4. From Jerusalem Post:
US Ambassador John Bolton said the United States was "disturbed" that the Arab-backed draft resolution was "biased against Israel and politically motivated."
Why narrow this description to the UN Resolution alone?

5. From the UN's website:
“We must condemn the assassination of Palestinian and Israeli civilians without distinction because such arbitrary killings are contrary to the rules of international humanitarian law,” said Assembly President, Sheikha Haya Al Khalifa of Bahrain in opening the debate, which saw the participation of over 20 speakers.
This moral equivalence is morally reprehensible. Israelis assassinates terrorist leaders who are planning future attacks. The civilian deaths at Beit Hanoun were a tragic error. Contrast that with Palestinian terrorist attacks where civilian deaths are deemed a success by their perpetrators. Recall the words of Hamas after killing Fatima Slutsker:
"The Zionist enemy has admitted a Zionist was killed as a result of the Qassam Brigades bombardment of Sderot," the Hamas armed wing said in a statement. A Hamas movement spokesman defended the rocket attack.
There should be distinction between deaths in war, according to intent. This was described brilliantly by Melanie Phillips with reference to the Lebanon conflict (covered previously here):
But the moral crisis in Britain extends far wider and deeper than the wretched BBC and other media. The surreally distorted response by so many to Israel’s attempt to destroy the would-be purveyors of genocide raises the question of whether Britain will ever again support a just war — because it no longer knows what a just war is, and no longer has the intellectual capacity to know. This is in large measure because moral agency has disappeared altogether from the analysis. Intention, the essence of moral actions, is now tossed aside as of no significance. All that matters are the consequences of an action.
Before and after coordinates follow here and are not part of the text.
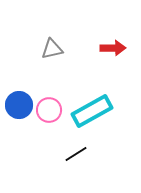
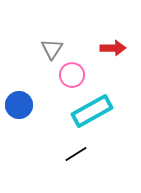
gray triangle: rotated 45 degrees counterclockwise
pink circle: moved 23 px right, 35 px up
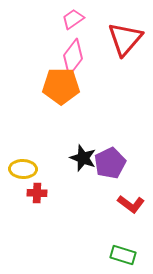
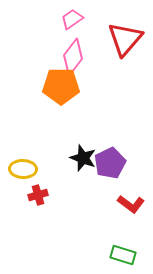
pink trapezoid: moved 1 px left
red cross: moved 1 px right, 2 px down; rotated 18 degrees counterclockwise
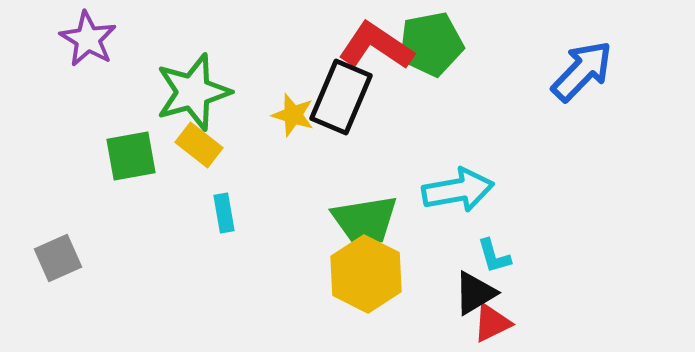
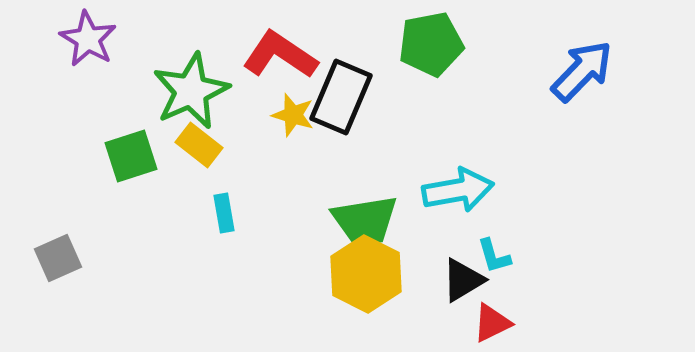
red L-shape: moved 96 px left, 9 px down
green star: moved 2 px left, 1 px up; rotated 8 degrees counterclockwise
green square: rotated 8 degrees counterclockwise
black triangle: moved 12 px left, 13 px up
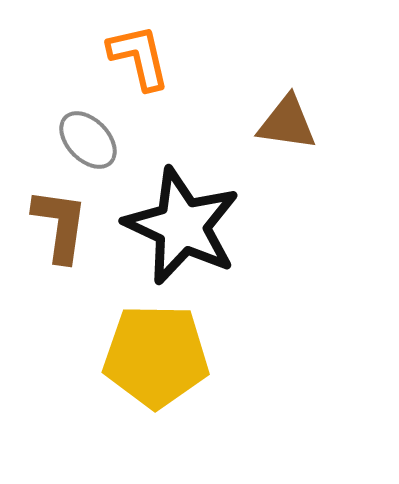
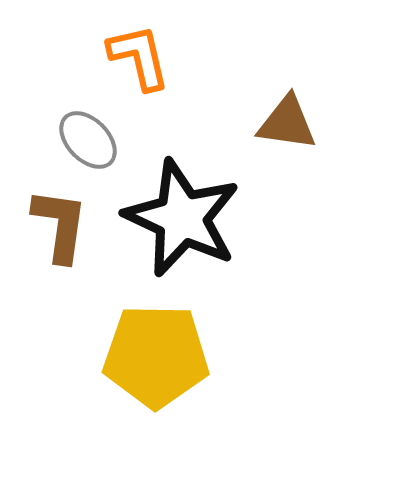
black star: moved 8 px up
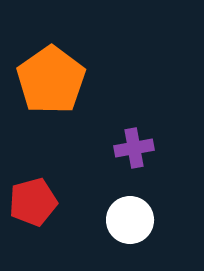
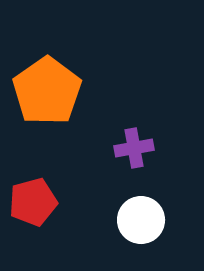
orange pentagon: moved 4 px left, 11 px down
white circle: moved 11 px right
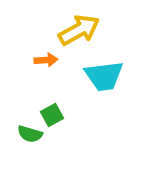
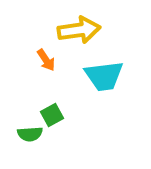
yellow arrow: rotated 21 degrees clockwise
orange arrow: rotated 60 degrees clockwise
green semicircle: rotated 20 degrees counterclockwise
This is in accordance with the prevailing amoral consensus which has negated moral agency altogether in order to remove the burden of personal responsibility. What someone intends to do is therefore held to be of no account. All that matters is the consequences of their action.

So the fact that Israel is at war solely to prevent the deaths of innocents is dismissed. All that matters is that the consequences of its actions are that Lebanese civilians are dying. The fact that the Israelis do not intend them to die is irrelevant. Those deaths are deemed to be the equivalent of the deaths caused by Hezbollah. The fact that Hezbollah deliberately sets out to murder innocent Israelis is irrelevant. Thus the only thing that matters is which side has more dead people. The fact that there are more dead Lebanese than dead Israelis settles the matter. The Israelis are in the wrong, are behaving disproportionately, are committing war crimes, are the villains of the piece. The fact that they are actually the victims of unprovoked genocidal aggression is deemed irrelevant. Thus the moral bankruptcy of Britain’s post-modern cultural desert.